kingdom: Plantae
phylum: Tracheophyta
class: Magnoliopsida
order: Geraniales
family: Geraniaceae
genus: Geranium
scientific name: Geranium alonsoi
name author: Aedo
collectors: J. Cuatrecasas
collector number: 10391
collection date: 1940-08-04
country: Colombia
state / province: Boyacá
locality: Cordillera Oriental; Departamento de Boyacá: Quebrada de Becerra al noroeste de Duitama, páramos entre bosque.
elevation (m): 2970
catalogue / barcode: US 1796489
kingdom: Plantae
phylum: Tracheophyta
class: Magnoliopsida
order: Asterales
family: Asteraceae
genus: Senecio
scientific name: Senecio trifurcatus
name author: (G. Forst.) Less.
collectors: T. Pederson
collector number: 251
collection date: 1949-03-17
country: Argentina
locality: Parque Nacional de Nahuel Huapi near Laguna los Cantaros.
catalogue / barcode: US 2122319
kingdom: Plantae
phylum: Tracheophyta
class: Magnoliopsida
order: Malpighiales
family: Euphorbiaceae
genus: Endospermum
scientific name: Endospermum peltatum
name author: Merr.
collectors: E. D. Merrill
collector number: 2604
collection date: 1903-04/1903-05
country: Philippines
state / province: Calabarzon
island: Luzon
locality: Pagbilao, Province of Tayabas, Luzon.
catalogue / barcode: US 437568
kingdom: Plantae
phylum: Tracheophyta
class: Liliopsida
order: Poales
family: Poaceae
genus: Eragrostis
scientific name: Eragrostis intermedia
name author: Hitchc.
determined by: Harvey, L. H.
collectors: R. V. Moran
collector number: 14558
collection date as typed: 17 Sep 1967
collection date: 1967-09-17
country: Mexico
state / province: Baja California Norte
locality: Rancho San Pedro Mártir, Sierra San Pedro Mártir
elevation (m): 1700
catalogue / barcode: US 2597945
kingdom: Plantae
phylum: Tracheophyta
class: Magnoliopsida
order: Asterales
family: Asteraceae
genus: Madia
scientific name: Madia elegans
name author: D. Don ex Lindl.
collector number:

> _SET EXERCISE_: Rename "locality" to "collection site" throughout all the records above and reproduce the lines with everything else unchanged.

> _RESULT_:
kingdom: Plantae
phylum: Tracheophyta
class: Magnoliopsida
order: Geraniales
family: Geraniaceae
genus: Geranium
scientific name: Geranium alonsoi
name author: Aedo
collectors: J. Cuatrecasas
collector number: 10391
collection date: 1940-08-04
country: Colombia
state / province: Boyacá
collection site: Cordillera Oriental; Departamento de Boyacá: Quebrada de Becerra al noroeste de Duitama, páramos entre bosque.
elevation (m): 2970
catalogue / barcode: US 1796489
kingdom: Plantae
phylum: Tracheophyta
class: Magnoliopsida
order: Asterales
family: Asteraceae
genus: Senecio
scientific name: Senecio trifurcatus
name author: (G. Forst.) Less.
collectors: T. Pederson
collector number: 251
collection date: 1949-03-17
country: Argentina
collection site: Parque Nacional de Nahuel Huapi near Laguna los Cantaros.
catalogue / barcode: US 2122319
kingdom: Plantae
phylum: Tracheophyta
class: Magnoliopsida
order: Malpighiales
family: Euphorbiaceae
genus: Endospermum
scientific name: Endospermum peltatum
name author: Merr.
collectors: E. D. Merrill
collector number: 2604
collection date: 1903-04/1903-05
country: Philippines
state / province: Calabarzon
island: Luzon
collection site: Pagbilao, Province of Tayabas, Luzon.
catalogue / barcode: US 437568
kingdom: Plantae
phylum: Tracheophyta
class: Liliopsida
order: Poales
family: Poaceae
genus: Eragrostis
scientific name: Eragrostis intermedia
name author: Hitchc.
determined by: Harvey, L. H.
collectors: R. V. Moran
collector number: 14558
collection date as typed: 17 Sep 1967
collection date: 1967-09-17
country: Mexico
state / province: Baja California Norte
collection site: Rancho San Pedro Mártir, Sierra San Pedro Mártir
elevation (m): 1700
catalogue / barcode: US 2597945
kingdom: Plantae
phylum: Tracheophyta
class: Magnoliopsida
order: Asterales
family: Asteraceae
genus: Madia
scientific name: Madia elegans
name author: D. Don ex Lindl.
collector number:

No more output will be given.